- **What to work on**
In the rows below, retype the lines from the one containing "hdr, err := tr.Next()" through the last line of the rows, inclusive, with no changes.
───── Given entries ─────
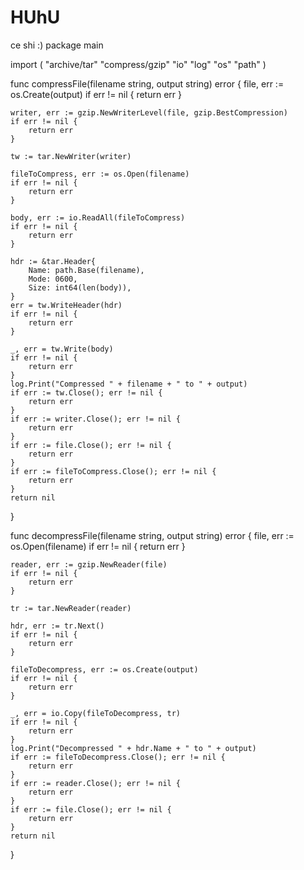 # HUhU
ce shi 
:)
package main

import (
	"archive/tar"
	"compress/gzip"
	"io"
	"log"
	"os"
	"path"
)

func compressFile(filename string, output string) error {
	file, err := os.Create(output)
	if err != nil {
		return err
	}

	writer, err := gzip.NewWriterLevel(file, gzip.BestCompression)
	if err != nil {
		return err
	}

	tw := tar.NewWriter(writer)

	fileToCompress, err := os.Open(filename)
	if err != nil {
		return err
	}

	body, err := io.ReadAll(fileToCompress)
	if err != nil {
		return err
	}

	hdr := &tar.Header{
		Name: path.Base(filename),
		Mode: 0600,
		Size: int64(len(body)),
	}
	err = tw.WriteHeader(hdr)
	if err != nil {
		return err
	}

	_, err = tw.Write(body)
	if err != nil {
		return err
	}
	log.Print("Compressed " + filename + " to " + output)
	if err := tw.Close(); err != nil {
		return err
	}
	if err := writer.Close(); err != nil {
		return err
	}
	if err := file.Close(); err != nil {
		return err
	}
	if err := fileToCompress.Close(); err != nil {
		return err
	}
	return nil
}

func decompressFile(filename string, output string) error {
	file, err := os.Open(filename)
	if err != nil {
		return err
	}

	reader, err := gzip.NewReader(file)
	if err != nil {
		return err
	}

	tr := tar.NewReader(reader)

	hdr, err := tr.Next()
	if err != nil {
		return err
	}

	fileToDecompress, err := os.Create(output)
	if err != nil {
		return err
	}

	_, err = io.Copy(fileToDecompress, tr)
	if err != nil {
		return err
	}
	log.Print("Decompressed " + hdr.Name + " to " + output)
	if err := fileToDecompress.Close(); err != nil {
		return err
	}
	if err := reader.Close(); err != nil {
		return err
	}
	if err := file.Close(); err != nil {
		return err
	}
	return nil
}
─────
- **The answer**
	hdr, err := tr.Next()
	if err != nil {
		return err
	}

	fileToDecompress, err := os.Create(output)
	if err != nil {
		return err
	}

	_, err = io.Copy(fileToDecompress, tr)
	if err != nil {
		return err
	}
	log.Print("Decompressed " + hdr.Name + " to " + output)
	if err := fileToDecompress.Close(); err != nil {
		return err
	}
	if err := reader.Close(); err != nil {
		return err
	}
	if err := file.Close(); err != nil {
		return err
	}
	return nil
}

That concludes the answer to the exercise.